Alabama death row inmate Casey McWhorter seeks delay of pending execution
Two appeals filed with U.S. Supreme Court and Alabama Supreme Court
A gate opens at Holman Correctional Facility in Atmore, Alabama on October 22, 2019. (File)
Attorneys for an Alabama death row inmate scheduled to face execution a week from Thursday have filed a series of appeals with the Alabama Supreme Court and the U.S. Supreme Court.
Attorneys for Casey McWhorter, convicted of capital murder in 1994 for the murder of Edward Lee Williams in 1993, argue that the Nov. 16 timeline set for his execution violates state law because McWhorter received notice 29 days before the execution, instead of the 30 that normally precede it.
“The Governor’s inadequate notice violates Mr. McWhorter’s constitutional rights to due process and equal protection,” McWhorter’s attorneys wrote in an appeal to the Alabama Supreme Court. “This Court should act to ensure it retains control over, and consistency in, its rulemaking power and exercises its supervisory authority over executions.”

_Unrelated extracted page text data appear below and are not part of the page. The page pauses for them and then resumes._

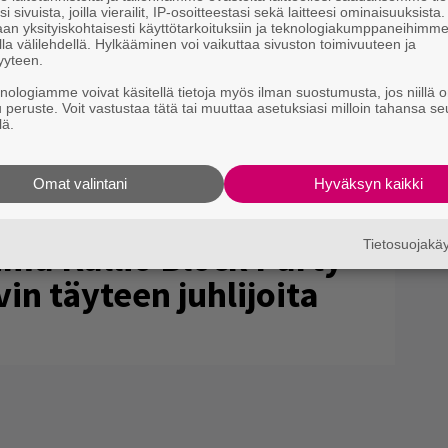
i sivuista, joilla vierailit, IP-osoitteestasi sekä laitteesi ominaisuuksista
an yksityiskohtaisesti käyttötarkoituksiin ja teknologiakumppaneihimm
la välilehdellä. Hylkääminen voi vaikuttaa sivuston toimivuuteen ja
yyteen.
knologiamme voivat käsitellä tietoja myös ilman suostumusta, jos niillä o
u peruste. Voit vastustaa tätä tai muuttaa asetuksiasi milloin tahansa se
lä.
Omat valintani
Hyväksyn kaikki
a Kallio Block Party
Tietosuojak
in täyteen juhlijoita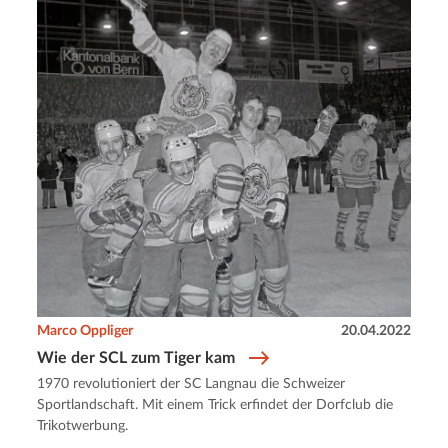
Marco Oppliger
20.04.2022
Wie der SCL zum Tiger kam
1970 revolutioniert der SC Langnau die Schweizer
Sportlandschaft. Mit einem Trick erfindet der Dorfclub die
Trikotwerbung.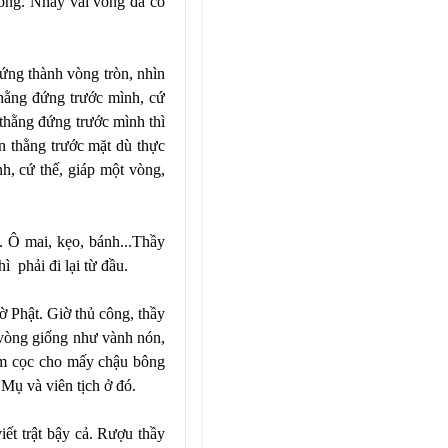
xong. Nhảy vài vòng đã có
ứng thành vòng tròn, nhìn
thằng đứng trước mình, cứ
 thằng đứng trước mình thì
n thằng trước mặt dù thực
nh, cứ thế, giáp một vòng,
p. Ô mai, kẹo, bánh...Thầy
ì phải đi lại từ đầu.
ờ Phật. Giờ thủ công, thầy
i vòng giống như vành nón,
àm cọc cho mấy chậu bông
Mụ và viên tịch ở đó.
ết trật bậy cả. Rượu thầy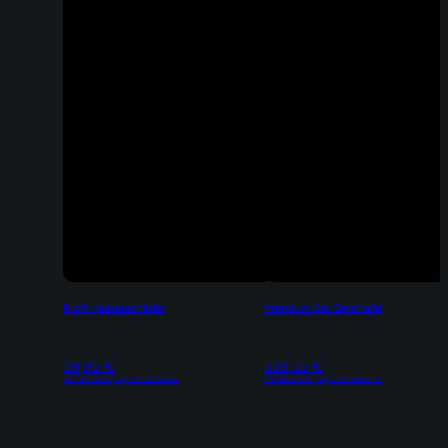
Profi-Messerschärfer
Premium Set Ostertafel
39,95
€
539,55
€
Inkl. 19% MwSt | zzgl. Versandkosten
Inkl. 19% MwSt | zzgl. Versandkosten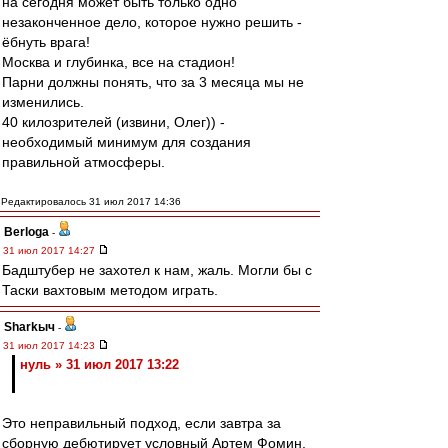
на сегодня может быть только одно
незаконченное дело, которое нужно решить -
ёбнуть врага!
Москва и глубинка, все на стадион!
Парни должны понять, что за 3 месяца мы не
изменились.
40 килозрителей (извини, Олег)) -
необходимый минимум для создания
правильной атмосферы.
Редактировалось 31 июл 2017 14:36
Berloga
-
31 июл 2017 14:27
Бадштубер не захотел к нам, жаль. Могли бы с
Таски вахтовым методом играть.
Sharkыч
-
31 июл 2017 14:23
нуль » 31 июл 2017 13:22
Это неправильный подход, если завтра за
сборную дебютирует условный Артем Фомин,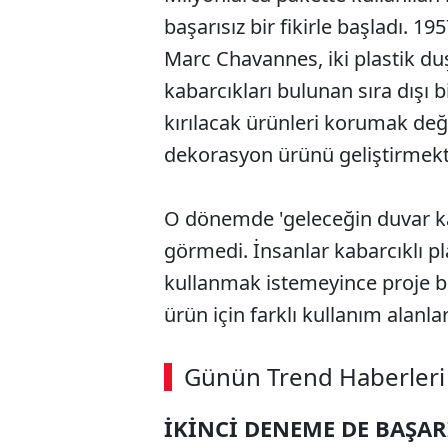
başarısız bir fikirle başladı. 1
Marc Chavannes, iki plastik duş
kabarcıkları bulunan sıra dışı 
kırılacak ürünleri korumak değ
dekorasyon ürünü geliştirmekt
O dönemde 'geleceğin duvar kağı
görmedi. İnsanlar kabarcıklı pl
kullanmak istemeyince proje ba
ürün için farklı kullanım alanl
Günün Trend Haberleri
İKİNCİ DENEME DE BAŞAR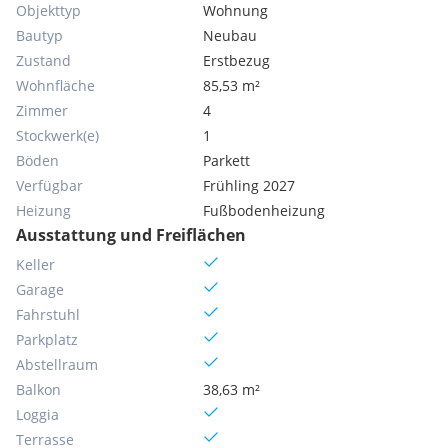
Objekttyp
Wohnung
Bautyp
Neubau
Zustand
Erstbezug
Wohnfläche
85,53 m²
Zimmer
4
Stockwerk(e)
1
Böden
Parkett
Verfügbar
Frühling 2027
Heizung
Fußbodenheizung
Ausstattung und Freiflächen
Keller
Garage
Fahrstuhl
Parkplatz
Abstellraum
Balkon
38,63 m²
Loggia
Terrasse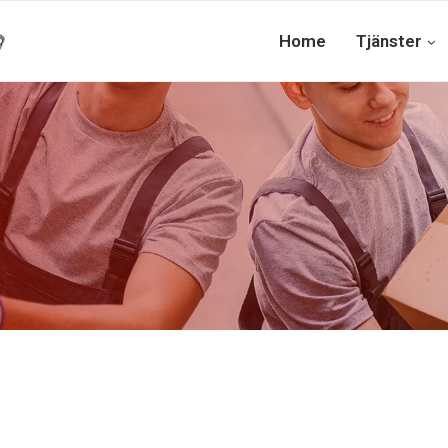
Home
Tjänster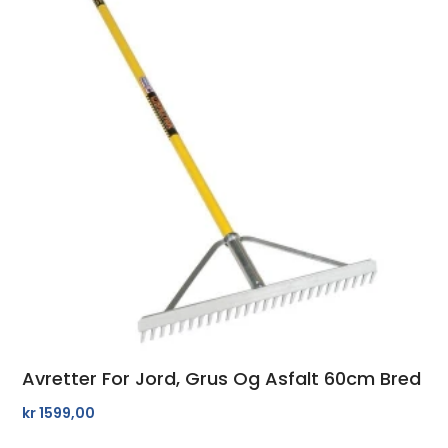
Avretter For Jord, Grus Og Asfalt 60cm Bred
kr
1599,00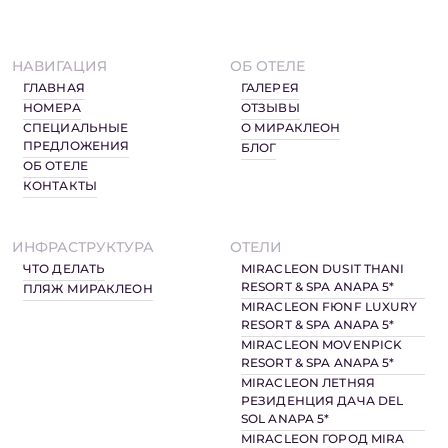
НАВИГАЦИЯ
ОБ ОТЕЛЕ
ГЛАВНАЯ
ГАЛЕРЕЯ
НОМЕРА
ОТЗЫВЫ
СПЕЦИАЛЬНЫЕ
О МИРАКЛЕОН
ПРЕДЛОЖЕНИЯ
БЛОГ
ОБ ОТЕЛЕ
КОНТАКТЫ
ИНФРАСТРУКТУРА
ОТЕЛИ
ЧТО ДЕЛАТЬ
MIRACLEON DUSIT THANI
RESORT & SPA ANAPA 5*
ПЛЯЖ МИРАКЛЕОН
MIRACLEON FЮNF LUXURY
RESORT & SPA ANAPA 5*
MIRACLEON MOVENPICK
RESORT & SPA ANAPA 5*
MIRACLEON ЛЕТНЯЯ
РЕЗИДЕНЦИЯ ДАЧА DEL
SOL ANAPA 5*
MIRACLEON ГОРОД MIRA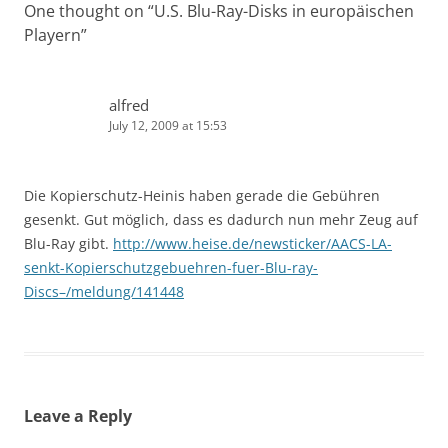
One thought on “
U.S. Blu-Ray-Disks in europäischen
Playern
”
alfred
July 12, 2009 at 15:53
Die Kopierschutz-Heinis haben gerade die Gebühren
gesenkt. Gut möglich, dass es dadurch nun mehr Zeug auf
Blu-Ray gibt.
http://www.heise.de/newsticker/AACS-LA-
senkt-Kopierschutzgebuehren-fuer-Blu-ray-
Discs–/meldung/141448
Leave a Reply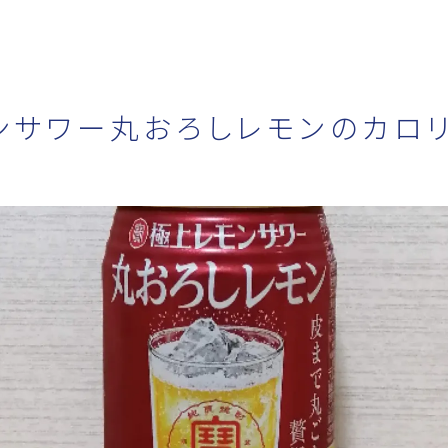
ンサワー丸おろしレモンのカロ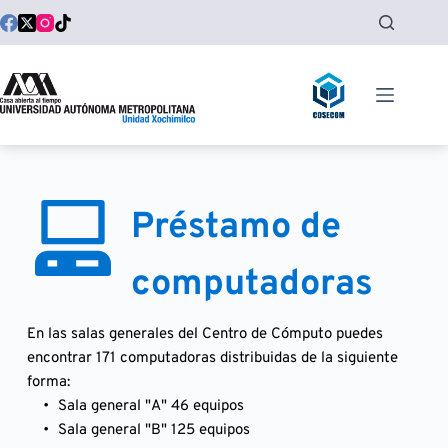
Saltar
al
contenido
Préstamo de 
computadoras
En las salas generales del Centro de Cómputo puedes 
encontrar 171 computadoras distribuidas de la siguiente 
forma:
Sala general "A" 46 equipos 
Sala general "B" 125 equipos 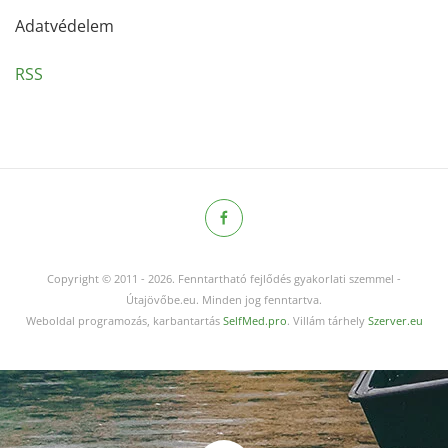
Adatvédelem
RSS
Copyright © 2011
-
2026.
Fenntartható fejlődés gyakorlati szemmel -
Útajövőbe.eu. Minden jog fenntartva.
Weboldal programozás, karbantartás
SelfMed.pro
. Villám tárhely
Szerver.eu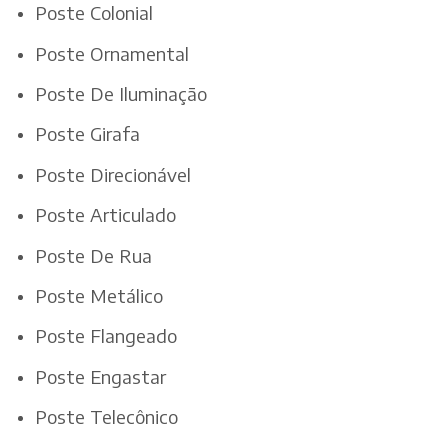
Poste Colonial
Poste Ornamental
Poste De Iluminação
Poste Girafa
Poste Direcionável
Poste Articulado
Poste De Rua
Poste Metálico
Poste Flangeado
Poste Engastar
Poste Telecônico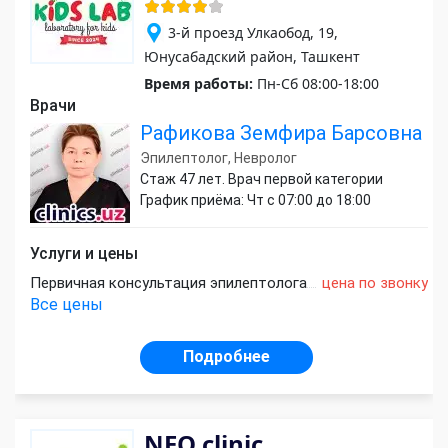
3-й проезд Улкаобод, 19,
Юнусабадский район, Ташкент
Время работы:
Пн-Сб 08:00-18:00
Врачи
Рафикова Земфира Барсовна
Эпилептолог, Невролог
Стаж 47 лет. Врач первой категории
График приёма: Чт с 07:00 до 18:00
Услуги и цены
Первичная консультация эпилептолога
цена по звонку
Все цены
Подробнее
NEO clinic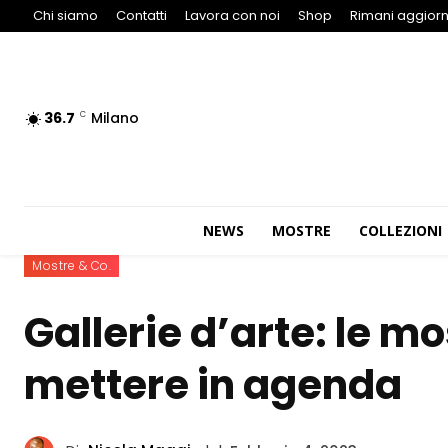
Chi siamo
Contatti
Lavora con noi
Shop
Rimani aggiorn
36.7
Milano
C
NEWS
MOSTRE
COLLEZIONI
Mostre & Co.
Gallerie d’arte: le m
mettere in agenda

Gov. Kay Ivey announced in an Oct. 18 news release that she had set the time window for executing McWhorter between midnight Nov. 16 to 6am Nov. 17.
The Alabama Attorney General’s Office in August filed a motion with the Alabama Supreme Court to have McWhorter executed , which the state supreme court granted on Oct. 16.
McWhorter’s attorneys argue that the execution date cannot be set less than 30 days from when the court issued its ruling.
“On information and belief, since the first modern era execution — that of John Louis Evans III, on April 22, 1983 — through the 71st — that of James Edward Barber, on July 21, 2023 —no condemned prisoner received fewer than 30 days’ notice of an execution date,” McWhorter’s attorneys wrote in his appeal.
The Alabama attorney general’s office dismissed the argument in a response brief, saying that the 30-day notice is a “a procedural matter that this Court is statutorily permitted to establish by rule.”
The office argued that the clock began when the court issued the order, not when the governor publicized her decision. According to the Attorney General’s response, the court issued the order Oct. 13, and his execution is not set until Nov. 16, which is beyond the 30 days that the law requires.
”‘What a difference a day makes,’ the illustrations McWhorter cites as to the difference between having twenty-nine days versus thirty days of certain knowledge of an execution date fail to identify a specific harm,” the state wrote in its response to McWhorter’s appeal.
In their appeal to the U.S. Supreme Court, McWhorter’s attorneys argued that McWhorter, who was 18 when Williams was murdered, was under Alabama’s definition of legal adulthood beginning at age 19. The attorneys argue that executing a person for a crime committed while they were under the legal age of adulthood violates his protection under the sixth, eighth and 14th Amendments to the U.S. Constitution.
“Most prosecutors in the country would not have sought the death penalty against a barely 18-year-old teenager involved in a robbery gone bad,” wrote Robert Dunham in response to request for comment Monday, director of the Death Penalty Policy Project and who teaches death penalty law at the Temple University Beasley School of Law.
McWhorter was convicted of murdering Williams in a scheme to steal money from the victim. At the time, McWhorter was about three months past his 18th birthday. Alabama does not recognize people as adults until they are 19 years old.
McWhorter’s attorneys argue that because he was under the legal age, he could not be tried by a jury of his peers in violation of his Sixth Amendment rights to a jury trial from a cross-section of the community. Alabama only allows jury service for those 19 and older.
“If an 18-year-old is old enough to be sentenced to death for a criminal act, that 18-year-old should also be old enough to sit on a jury weighing a capital sentence,” McWhorter’s attorneys wrote in their appeal.
McWhorter’s attorneys also argue he was a “statutory juvenile” at the time of the crime, and that executing him would amount to cruel and unusual punishment in violation of the Eighth Amendment to the U.S. Constitution and Roper v. Simmons, a 2004 case that prohibited the execution of people for crimes committed under the age of 18.
“To deny McWhorter protection under Roper when he was a statutory juvenile just three months past his 18th birthday at the time of the crime is the epitome of cruel and unusual punishment,” his attorneys wrote.
McWhorter’s attorneys also make a more general 14th Amendment discrimination argument against the state’s rule, claiming that they, including McWhorter, cannot access the full range of their constitutional rights because of that rule.
The state had not filed a response to McWhorter’s federal appeal as of early Monday afternoon.